With the possible exception of enzymes that are secreted by cells, most of a cell’s enzymes are either permanently or cyclically associated with membranes and other particulate cell components.
Indeed, in a few cells (e.g., Euglena and Neurospora), there appear to be no “soluble” enzymes at all.
Therefore, it is apparent that one or more parts of an enzyme’s structure are involved in interactions that localize that enzyme in or on a specific cellular component and may not be involved in the catalysis itself.
Most of a cell’s enzymes, catalyze reactions that are part of a metabolic pathway, that is, each enzyme catalyzes a reaction that is one step in a series of ordered steps. It appears that in some (perhaps many) cases, the enzymes of a metabolic pathway occur in close proximity to one another and interact with each other.
Thus, still another portion of an enzyme’s total structure plays a role in this interaction. The localization of enzymes within a cell and the interactions between enzymes of a metabolic pathway.

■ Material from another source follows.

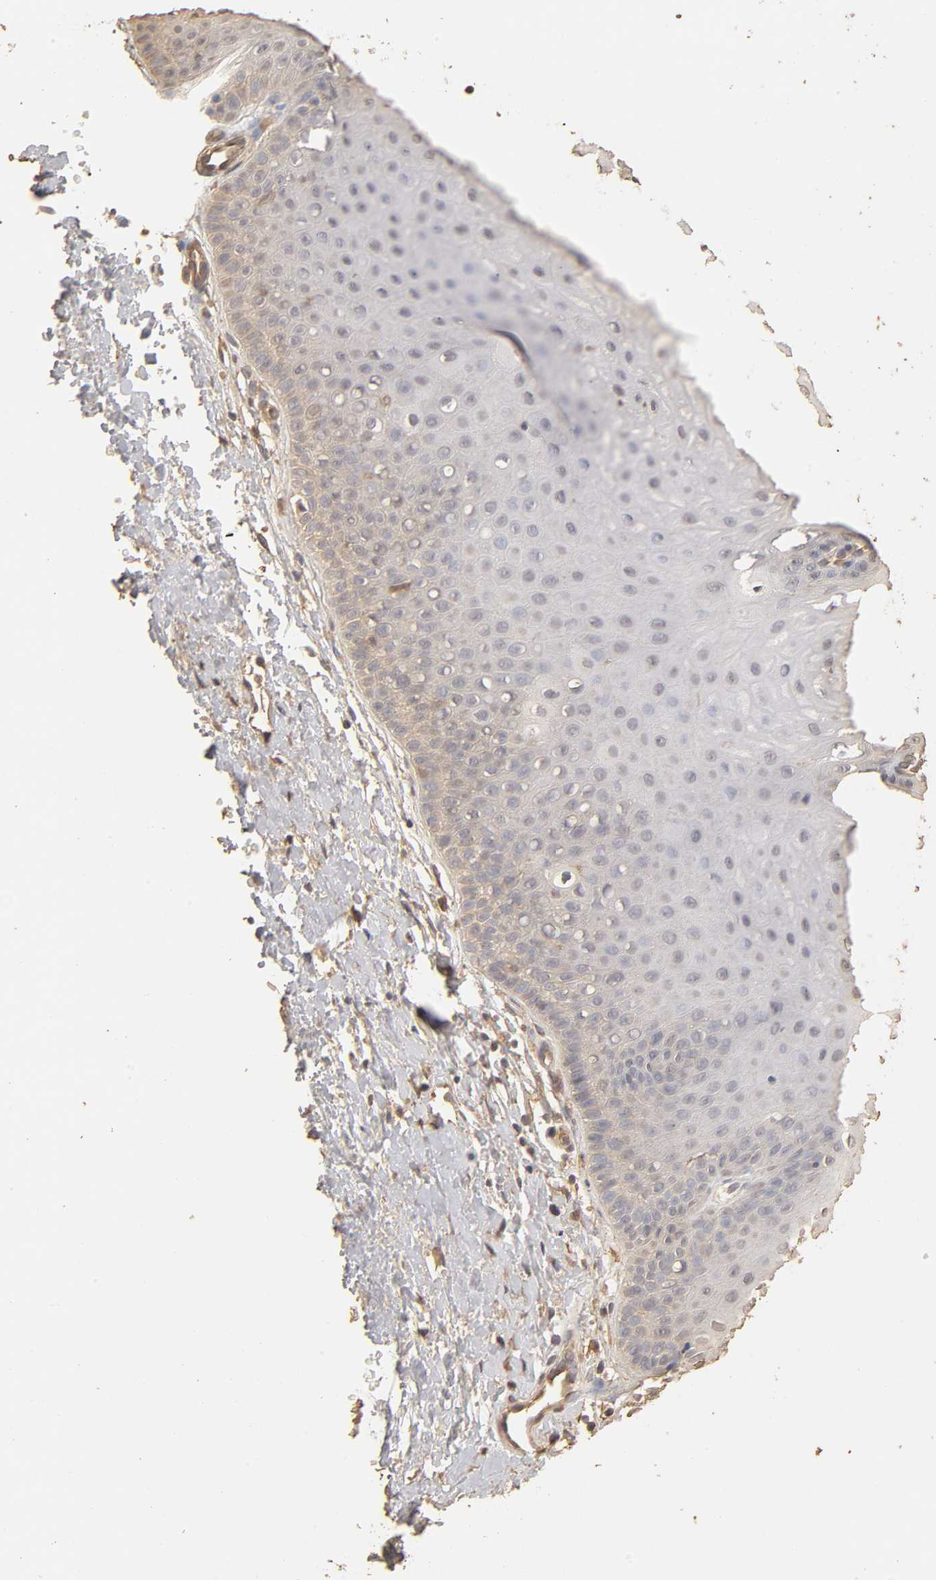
{"staining": {"intensity": "weak", "quantity": ">75%", "location": "cytoplasmic/membranous"}, "tissue": "cervix", "cell_type": "Glandular cells", "image_type": "normal", "snomed": [{"axis": "morphology", "description": "Normal tissue, NOS"}, {"axis": "topography", "description": "Cervix"}], "caption": "The immunohistochemical stain highlights weak cytoplasmic/membranous expression in glandular cells of benign cervix.", "gene": "VSIG4", "patient": {"sex": "female", "age": 55}}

Some parts of an enzyme may have no direct role in catalysis or in interaction with other enzymes or with intracellular membranes. For example, recent studies ‘ suggest that random, nonspecific binding of a substrate to sites on an enzyme’s surface other than the active site may enhance diffusion of the substrate to the active site.
Physicochemical studies indicate that an enzyme would have to have a surface area in excess of 1000 Å2 to exhibit even limited interactions with molecules other than the enzyme’s substrate. For proteins, this minimum surface area corresponds to a molecular weight of about 10,000. Therefore, it is not surprising that most enzymes have molecular weights that are greater than this.